__Excerpt to read__:
_ _ _
Do we really need to revisit Neptune, and find out what a nearly 40-year-old Veronica is up to? Do we need to dramatise the life of someone who’s been through so much (including a very rough third season)? Did we TRULY need that distressing ending?

People seem conflicted about all of this — but Veronica Mars season 4 is an incredibly different beast than season 1. And that’s such a necessary thing.

And we shouldn’t be surprised that Veronica Mars ends this season on tragedy, on learning that nobody ever truly gets a happy ever after.

This Is Not Your Grandparent’s Veronica Mars

Veronica Mars season 4 is dark.

It has moments of violence, gunfights, fistfights, and a casual brutality that we only saw hints of in earlier seasons. The plot is both more immediate — halting a serial bomber, but also less personal than Lily Kane’s murder, or the bus crash from season 2, in that Veronica Mars is really only professionally involved in the crime.

It’s more adult too: our protagonists have moved beyond high school drama.

But that’s precisely what makes this show darker, even though the show has never been particularly light. It’s always dealt with the dark underside of humanity. It’s always been bold enough to tackle things like Veronica Mars’ sexual assault in non-euphemistic ways (although season 3 had some swings and misses in this regard).
_ _ _
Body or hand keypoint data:
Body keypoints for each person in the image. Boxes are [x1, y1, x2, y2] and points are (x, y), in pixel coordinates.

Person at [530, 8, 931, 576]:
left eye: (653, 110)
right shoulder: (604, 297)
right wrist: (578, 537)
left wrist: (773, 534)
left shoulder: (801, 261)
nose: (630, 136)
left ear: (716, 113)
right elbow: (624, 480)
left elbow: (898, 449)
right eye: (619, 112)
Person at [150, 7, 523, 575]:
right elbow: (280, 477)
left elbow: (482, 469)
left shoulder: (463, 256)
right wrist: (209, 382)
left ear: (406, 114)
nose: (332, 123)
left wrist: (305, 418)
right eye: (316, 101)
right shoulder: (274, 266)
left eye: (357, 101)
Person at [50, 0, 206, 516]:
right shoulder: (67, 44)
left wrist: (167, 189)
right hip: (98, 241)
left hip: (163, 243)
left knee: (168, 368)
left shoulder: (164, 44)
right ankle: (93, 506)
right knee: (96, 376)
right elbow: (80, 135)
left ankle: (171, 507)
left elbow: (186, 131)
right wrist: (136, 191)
_ _ _
__Exercise aim__: Which seasons of Veronica Mars does the Veronica Mars article mention by number? List each one once.

__Written solution__: Season 1, season 2, season 3, season 4